1. Long-Term Wealth Building

Investing has the possibility to make long-term wealth through the power of compounding. If you focus on paying down debt only, you miss out on the benefits of compounding interest. By putting money into assets like stocks, bonds and mutual funds you can gain from the growth of these investments over time. As an investor, time can be your friend when it comes to compound interest, so the earlier you start, the more your money can grow. For more information on how compounding works, refer to The Office of the Investor’s “Compound Interest: A Powerful Force in Finance” article.

That said, if you have a low risk tolerance and are uncomfortable with your investments sometimes rising in value and sometimes losing value, then you might not be as good a candidate for investing than someone with a higher risk tolerance.

2. Inflation

Investing can be a way of overcoming rising prices if the returns you make are higher than the rate of inflation. Historically, investments that maintain value and generate returns throughout economic fluctuation such as commodities and inflation-indexed bonds have been used to protect against inflation. As the value of money goes down over time, well-chosen investments and a properly diversified portfolio have the potential to outperform inflation, protecting and growing wealth.

3. Tax Benefits

The tax benefit connected with carrying certain debt is another argument for considering investing ahead of paying off debt. For example, interest on investment property loans and student loans may be deducted from taxes. Lowering your taxable income for the year may result in you taking home more of your income.



Takeaway: We hope for a benefit.
Depending on the investment and time horizon, value can increase, decrease, or hold steady.

Depending on the investment and time horizon, value can increase, decrease, or hold steady.


Paying Down Debt

Takeaway: Benefit is guaranteed.
Debt and interest payments decrease over time so long as you make regular payments.

Debt and interest payments decrease over time so long as you make regular payments


STRIKING A BALANCE: Invest and pay down debt

For some, paying down debt vs. investing doesn’t have to be an either/or decision, it’s possible to do both. Invest and pay down debt.

Keep a detailed budget that outlines the goal for every dollar you make (i.e., pay bills, go into savings or pay down debt). Organizing your income and setting goals will make tracking your steps forward easier. Be sure to give yourself a deadline for reaching them. It’s important to regularly go over your budget to find “extra” money. For example, stopping subscriptions and canceling unused membership can help free up extra dollars. Check out the FCAC’s Budget Planner tool and start today.

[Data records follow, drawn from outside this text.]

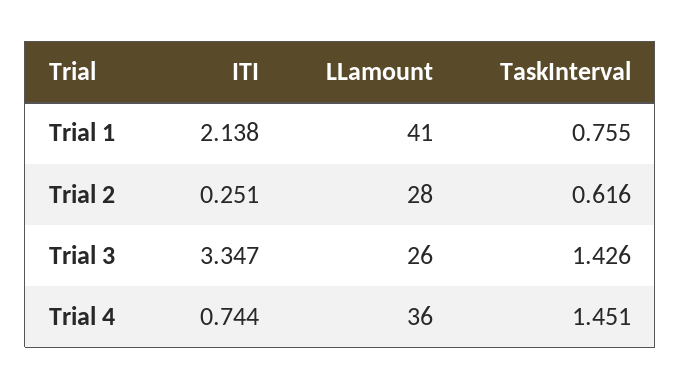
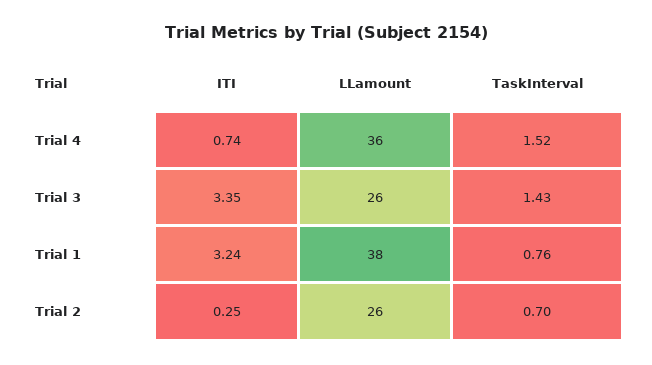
  {
    "ITI": {
-     "Trial 1": 2.138,
+     "Trial 1": 3.24,
      "Trial 2": 0.251,
      "Trial 3": 3.347,
      "Trial 4": 0.744
    },
    "LLamount": {
-     "Trial 1": 41,
+     "Trial 1": 38,
-     "Trial 2": 28,
+     "Trial 2": 26,
      "Trial 3": 26,
      "Trial 4": 36
    },
    "TaskInterval": {
      "Trial 1": 0.755,
-     "Trial 2": 0.616,
+     "Trial 2": 0.7,
      "Trial 3": 1.426,
-     "Trial 4": 1.451
+     "Trial 4": 1.52
    }
  }

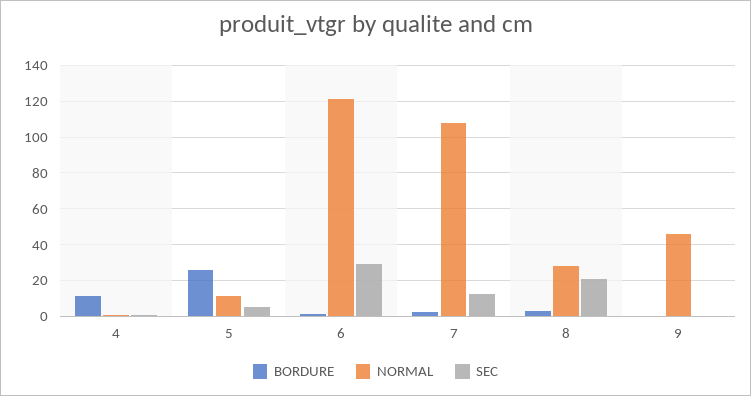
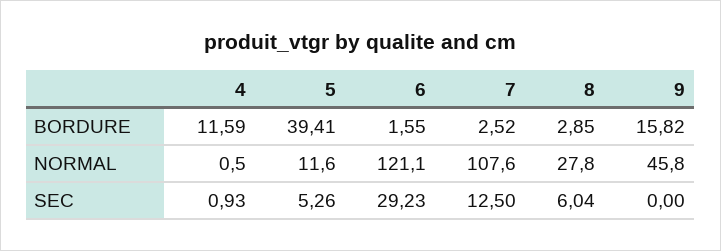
  {
    "BORDURE": {
      "4": 11.59,
-     "5": 25,
+     "5": 39.41,
      "6": 1.55,
      "7": 2.52,
      "8": 2.85,
-     "9": 0
+     "9": 15.82
    },
    "NORMAL": {
      "4": 0.5,
      "5": 11.6,
      "6": 121.1,
      "7": 107.6,
      "8": 27.8,
      "9": 45.8
    },
    "SEC": {
      "4": 0.93,
      "5": 5.26,
      "6": 29.23,
      "7": 12.5,
-     "8": 20,
+     "8": 6.04,
      "9": 0
    }
  }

Consider debt relief options such as a debt management plan to help lower and simplify your debt. This can also allow you to combine multiple card balances at a single low rate. The money you save through such efforts can be put toward investing for retirement.

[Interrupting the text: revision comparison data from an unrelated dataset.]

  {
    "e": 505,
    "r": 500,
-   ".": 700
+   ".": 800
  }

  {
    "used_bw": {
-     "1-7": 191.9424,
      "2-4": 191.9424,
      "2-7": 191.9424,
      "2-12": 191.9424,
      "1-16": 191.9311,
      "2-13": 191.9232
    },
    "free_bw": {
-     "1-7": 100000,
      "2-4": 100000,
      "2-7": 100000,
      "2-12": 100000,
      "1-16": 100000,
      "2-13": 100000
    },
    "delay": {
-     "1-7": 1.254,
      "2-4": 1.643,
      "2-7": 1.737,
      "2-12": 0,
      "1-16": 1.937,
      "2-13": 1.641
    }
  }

The decision between paying down debt and investing is like solving a riddle, one that depends on individual circumstances and financial goals. Everyone’s financial situation and personal feelings toward saving and debt management are different. People must carefully assess their situation, interest rates, investment objectives and risk profile to find a balance that lines up with their overall financial strategy. Whether prioritizing debt repayment for financial freedom or accepting investment opportunities for long-term wealth building, informed decision-making is key to reaching financial well-being.